Le poète, l’assassin et le lecteur ayant ainsi bu, volé les paroles destinées à la dulcinée et laissé la vie sauve au poète, nous ne pouvons que souhaiter une bonne libation à René Char et à Martin Heidegger dans ce vert paradis imaginé par Darwich. Peut-être poètes et philosophes pourront-ils souverainement converser. Peut-être la « cité des poètes » naîtra-elle de ce type de dialogues, pour aider l’Homme à s’accomplir dans l’Histoire qui est la sienne.
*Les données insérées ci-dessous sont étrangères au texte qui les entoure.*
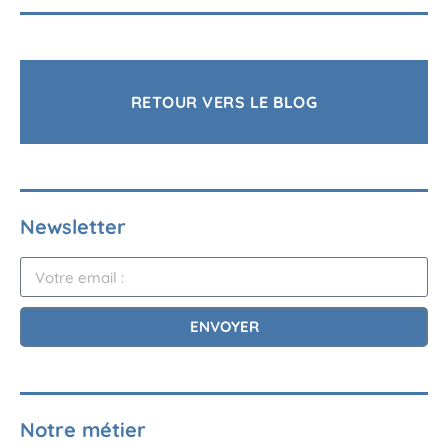
RETOUR VERS LE BLOG
Newsletter
ENVOYER
Notre métier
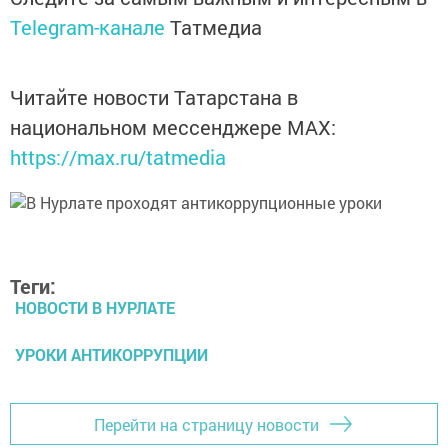
Telegram-канале
Татмедиа
Читайте новости Татарстана в
национальном мессенджере MАХ:
https://max.ru/tatmedia
Теги:
НОВОСТИ В НУРЛАТЕ
УРОКИ АНТИКОРРУПЦИИ
Перейти на страницу новости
Peut-être les paroles de Job, Char et Darwich se mêleront-elles aux pensées d’Héraclite, de Plotin, de Heidegger et d’Edward Saïd pour qu’on puisse enfin dire : « Que nul n’entre ici s’il n’est humain. »

 

[1] Mahmoud Darwich, Murale, in Les nouvelles œuvres, Beyrouth, Riad El-Reyyes Books, 2004, p. 462. Toutes les traductions des poèmes et proses de Mahmoud Darwich sont réalisées par l’ami dont j’ai parlé au début de cet article et qui ne souhaite pas divulguer son identité.

[2] René Char, « Commune présence », in Œuvres complètes, introduction de Jean Roudaut, Paris, Collection « Pléiade », 1983, p. 80-81.

[3] René Char, « Commune présence, II », in Œuvres complètes, op. cit., p. 80-81.

[4] Mahmoud Darwich, Murale, in Les nouvelles œuvres, op. cit., p. 444.

[5]Ibid., p. 534. Nous eussions aimé donner le passage où Darwich se livre à une vertigineuse variation sur son prénom, mais l’orthographe de ce dernier en français compte sept lettres et il est impossible de trouver les mêmes mots arabes commençant par les mêmes lettres en français.

[6] Mahmoud Darwich, « Ils m’aiment mort », in Plus rares sont les roses [Wardonakal, 1986], Œuvres complètes, t2, Dar al-Awda, Beyrouth, 1994, p. 341.